Penemuan top quark merupakan salah satu penemuan sangat penting dalam
bidang fisika, setara dengan penemuan-penemuan penting lain yang sudah
dianugrahi Hadiah Nobel Fisika. Meski kemudian Haryo menyelesaikan
sarjana fisika dengan topik skripsi fisika partikel teoretik, kesan yang
ditinggalkan artikel itu sangat dalam.
Ketika ia diterima sebagai mahasiswa doktoral di AS, Haryo sebenarnya
ingin melanjutkan kembali ke fisika nuklir/partikel teoretik. Namun,
ternyata para profesor dalam bidang fisika nuklir/partikel teoretik
sudah membimbing terlalu banyak mahasiswa doktoral sehingga mereka tidak
lagi punya beasiswa untuk mahasiswa baru. Sebaliknya, profesor-profesor
fisika partikel eksperimen memiliki beasiswa, dan mereka dengan senang
hati mau menerimanya sebagai mahasiswa. Penelitian fisika partikel
eksperimen mereka dilakukan di Fermilab. Disinilah ia teringat kembali
kepada kisah dalam artikel tersebut dan kemudian memutuskan untuk
bergabung dengan grup penelitian fisika partikel eksperimen. Jadi ia
berpindah dari teori ke eksperimen, meski masih fisika partikel.

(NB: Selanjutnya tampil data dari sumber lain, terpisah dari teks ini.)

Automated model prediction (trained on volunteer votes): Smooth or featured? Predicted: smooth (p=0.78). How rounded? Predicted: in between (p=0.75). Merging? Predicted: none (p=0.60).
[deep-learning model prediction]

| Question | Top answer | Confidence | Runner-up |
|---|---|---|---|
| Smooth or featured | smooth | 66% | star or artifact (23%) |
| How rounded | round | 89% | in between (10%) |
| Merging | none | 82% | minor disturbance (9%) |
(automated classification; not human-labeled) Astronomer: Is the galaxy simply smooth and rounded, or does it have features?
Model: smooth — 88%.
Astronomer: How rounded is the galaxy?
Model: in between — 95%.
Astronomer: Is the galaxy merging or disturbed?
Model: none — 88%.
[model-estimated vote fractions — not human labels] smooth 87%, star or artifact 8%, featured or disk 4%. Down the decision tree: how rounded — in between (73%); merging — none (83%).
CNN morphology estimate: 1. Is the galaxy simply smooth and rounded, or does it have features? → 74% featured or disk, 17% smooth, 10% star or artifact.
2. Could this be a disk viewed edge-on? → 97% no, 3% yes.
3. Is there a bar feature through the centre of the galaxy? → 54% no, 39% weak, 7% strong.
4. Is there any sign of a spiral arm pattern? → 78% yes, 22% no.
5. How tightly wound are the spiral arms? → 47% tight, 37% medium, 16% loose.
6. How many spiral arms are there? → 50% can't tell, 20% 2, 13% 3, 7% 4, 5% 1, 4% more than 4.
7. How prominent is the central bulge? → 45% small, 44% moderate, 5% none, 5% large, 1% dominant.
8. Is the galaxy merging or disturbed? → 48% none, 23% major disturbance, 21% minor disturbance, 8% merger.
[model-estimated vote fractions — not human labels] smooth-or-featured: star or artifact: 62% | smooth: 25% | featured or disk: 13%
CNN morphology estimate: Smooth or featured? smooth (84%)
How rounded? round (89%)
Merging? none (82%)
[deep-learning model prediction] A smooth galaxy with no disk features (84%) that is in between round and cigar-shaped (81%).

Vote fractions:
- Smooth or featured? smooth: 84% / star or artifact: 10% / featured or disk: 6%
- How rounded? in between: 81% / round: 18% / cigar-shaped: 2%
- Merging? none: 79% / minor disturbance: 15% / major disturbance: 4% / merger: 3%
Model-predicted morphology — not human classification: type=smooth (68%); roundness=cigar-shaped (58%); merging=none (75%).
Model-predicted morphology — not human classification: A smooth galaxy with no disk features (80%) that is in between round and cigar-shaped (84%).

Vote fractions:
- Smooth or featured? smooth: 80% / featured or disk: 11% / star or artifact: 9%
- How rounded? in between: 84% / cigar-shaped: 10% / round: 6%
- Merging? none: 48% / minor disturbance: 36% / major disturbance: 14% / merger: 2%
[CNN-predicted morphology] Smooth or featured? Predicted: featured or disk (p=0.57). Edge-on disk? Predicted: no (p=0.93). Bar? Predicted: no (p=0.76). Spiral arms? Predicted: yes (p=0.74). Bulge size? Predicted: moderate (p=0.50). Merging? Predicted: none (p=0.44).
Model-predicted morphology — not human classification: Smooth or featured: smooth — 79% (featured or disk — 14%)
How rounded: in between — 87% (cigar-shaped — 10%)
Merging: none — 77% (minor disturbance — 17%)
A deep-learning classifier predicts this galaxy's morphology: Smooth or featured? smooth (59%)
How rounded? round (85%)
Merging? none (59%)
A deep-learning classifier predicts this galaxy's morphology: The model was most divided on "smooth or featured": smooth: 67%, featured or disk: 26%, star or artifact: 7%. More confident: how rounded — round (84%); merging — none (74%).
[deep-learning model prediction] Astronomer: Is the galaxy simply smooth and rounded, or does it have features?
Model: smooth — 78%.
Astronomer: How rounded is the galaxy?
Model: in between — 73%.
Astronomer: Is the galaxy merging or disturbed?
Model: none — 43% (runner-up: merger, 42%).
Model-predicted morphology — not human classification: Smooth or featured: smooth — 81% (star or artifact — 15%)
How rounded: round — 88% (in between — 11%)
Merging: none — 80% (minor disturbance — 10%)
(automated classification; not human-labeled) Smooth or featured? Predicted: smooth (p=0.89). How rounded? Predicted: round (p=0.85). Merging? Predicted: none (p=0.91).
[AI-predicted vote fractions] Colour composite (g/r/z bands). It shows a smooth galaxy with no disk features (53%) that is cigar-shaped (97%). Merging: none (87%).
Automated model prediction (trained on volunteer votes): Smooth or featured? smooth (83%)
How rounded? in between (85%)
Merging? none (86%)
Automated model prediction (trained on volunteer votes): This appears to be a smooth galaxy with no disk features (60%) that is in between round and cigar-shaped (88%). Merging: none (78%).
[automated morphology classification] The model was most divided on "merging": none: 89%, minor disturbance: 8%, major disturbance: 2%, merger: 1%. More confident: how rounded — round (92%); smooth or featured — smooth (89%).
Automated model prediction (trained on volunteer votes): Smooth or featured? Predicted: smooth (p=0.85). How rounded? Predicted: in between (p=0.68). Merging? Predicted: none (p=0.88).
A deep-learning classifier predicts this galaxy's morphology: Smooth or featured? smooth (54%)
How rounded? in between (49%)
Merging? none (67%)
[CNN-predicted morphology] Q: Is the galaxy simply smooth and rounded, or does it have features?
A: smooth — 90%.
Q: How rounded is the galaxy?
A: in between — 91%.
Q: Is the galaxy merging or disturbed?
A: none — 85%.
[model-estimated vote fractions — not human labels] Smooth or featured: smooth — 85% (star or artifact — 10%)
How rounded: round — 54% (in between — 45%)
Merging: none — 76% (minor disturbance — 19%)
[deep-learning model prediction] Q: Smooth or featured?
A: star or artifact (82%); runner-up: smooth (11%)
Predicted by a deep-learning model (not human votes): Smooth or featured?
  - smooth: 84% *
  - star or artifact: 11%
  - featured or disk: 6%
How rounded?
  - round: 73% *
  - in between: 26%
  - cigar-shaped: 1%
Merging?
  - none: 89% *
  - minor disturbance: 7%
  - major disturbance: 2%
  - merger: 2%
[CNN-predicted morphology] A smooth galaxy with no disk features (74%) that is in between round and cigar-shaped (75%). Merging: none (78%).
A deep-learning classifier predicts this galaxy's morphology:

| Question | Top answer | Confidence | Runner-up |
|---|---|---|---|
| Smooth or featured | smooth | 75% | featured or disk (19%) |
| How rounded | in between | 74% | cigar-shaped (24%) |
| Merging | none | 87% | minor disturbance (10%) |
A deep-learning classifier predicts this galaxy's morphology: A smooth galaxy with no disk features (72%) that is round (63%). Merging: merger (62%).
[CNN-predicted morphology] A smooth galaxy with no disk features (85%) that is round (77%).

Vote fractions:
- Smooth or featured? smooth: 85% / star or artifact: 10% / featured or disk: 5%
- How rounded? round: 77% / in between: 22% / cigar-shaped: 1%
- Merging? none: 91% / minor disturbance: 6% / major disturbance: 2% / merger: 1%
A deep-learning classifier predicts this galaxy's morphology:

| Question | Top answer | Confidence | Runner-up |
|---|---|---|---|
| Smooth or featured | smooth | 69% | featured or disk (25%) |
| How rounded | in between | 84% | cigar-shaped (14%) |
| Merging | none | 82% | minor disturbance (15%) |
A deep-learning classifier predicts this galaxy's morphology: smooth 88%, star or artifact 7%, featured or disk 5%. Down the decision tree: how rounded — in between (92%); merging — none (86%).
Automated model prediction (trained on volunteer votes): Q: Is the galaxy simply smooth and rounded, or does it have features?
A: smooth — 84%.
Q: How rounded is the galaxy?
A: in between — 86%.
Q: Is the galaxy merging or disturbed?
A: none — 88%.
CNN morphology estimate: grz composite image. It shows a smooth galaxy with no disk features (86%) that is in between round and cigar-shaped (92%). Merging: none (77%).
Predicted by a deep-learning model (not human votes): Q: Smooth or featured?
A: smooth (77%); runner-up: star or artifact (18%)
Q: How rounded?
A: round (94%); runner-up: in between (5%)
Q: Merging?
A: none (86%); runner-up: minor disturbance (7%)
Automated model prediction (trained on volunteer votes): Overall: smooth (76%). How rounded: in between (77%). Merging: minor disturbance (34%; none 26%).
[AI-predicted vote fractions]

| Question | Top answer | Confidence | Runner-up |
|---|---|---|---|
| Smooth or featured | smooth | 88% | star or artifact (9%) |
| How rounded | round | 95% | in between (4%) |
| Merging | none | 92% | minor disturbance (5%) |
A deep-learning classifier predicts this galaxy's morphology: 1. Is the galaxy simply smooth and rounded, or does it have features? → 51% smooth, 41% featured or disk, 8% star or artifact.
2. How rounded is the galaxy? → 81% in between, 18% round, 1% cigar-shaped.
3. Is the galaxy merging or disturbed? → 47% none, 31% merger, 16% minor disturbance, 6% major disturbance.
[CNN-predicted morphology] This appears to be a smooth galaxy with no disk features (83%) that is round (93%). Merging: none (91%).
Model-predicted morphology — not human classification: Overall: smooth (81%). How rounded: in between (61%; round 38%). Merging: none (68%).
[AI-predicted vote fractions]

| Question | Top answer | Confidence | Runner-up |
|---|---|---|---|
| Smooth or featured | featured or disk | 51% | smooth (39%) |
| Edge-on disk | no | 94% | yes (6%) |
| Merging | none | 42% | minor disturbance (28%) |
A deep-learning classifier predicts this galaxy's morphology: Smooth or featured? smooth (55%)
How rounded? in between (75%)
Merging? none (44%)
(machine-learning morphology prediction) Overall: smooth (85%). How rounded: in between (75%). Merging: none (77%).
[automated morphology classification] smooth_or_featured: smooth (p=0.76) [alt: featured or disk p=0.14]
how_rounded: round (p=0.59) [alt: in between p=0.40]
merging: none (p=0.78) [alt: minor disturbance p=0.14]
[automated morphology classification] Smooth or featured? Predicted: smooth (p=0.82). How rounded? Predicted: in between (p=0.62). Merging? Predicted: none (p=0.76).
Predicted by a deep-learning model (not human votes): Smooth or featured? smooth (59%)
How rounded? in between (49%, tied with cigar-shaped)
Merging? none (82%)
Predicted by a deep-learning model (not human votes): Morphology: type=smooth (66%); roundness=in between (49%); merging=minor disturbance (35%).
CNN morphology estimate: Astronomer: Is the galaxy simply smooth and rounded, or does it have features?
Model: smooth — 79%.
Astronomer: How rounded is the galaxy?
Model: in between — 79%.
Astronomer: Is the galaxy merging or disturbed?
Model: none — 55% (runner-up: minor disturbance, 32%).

Setelah menamatkan studi, Haryo mendapat pekerjaan sebagai peneliti
pascadoktoral di University of California, Riverside (UCR). Grup
penelitian fisika partikel di UCR terlibat dalam eksperimen bernama CMS
di CERN, dan ia akan ditempatkan di CERN. Awal tahun 2009, Haryo pindah
dari Fermilab di Chicago ke CERN di Jenewa, dan semenjak itulah ia
bekerja di sana.
Untuk masuk ke CERN ternyata tidak melalui seleksi khusus atau
tertentu. Seseorang tidak perlu menjadi pegawai CERN untuk bekerja di
CERN, melainkan bisa dengan menjadi mahasiswa doktoral atau peneliti di
grup penelitian yang melakukan penelitian di CERN. Haryo bukan pegawai
CERN namun ia ditempatkan di CERN. Mirip dengan pegawai Departemen Luar
Negeri RI yang ditempatkan di kantor pusat PBB. Mereka bukan pegawai
PBB, tetapi bekerja di kantor pusat PBB. Namun, tentunya harus menjadi
mahasiswa doktoral atau peneliti terlebih dahulu.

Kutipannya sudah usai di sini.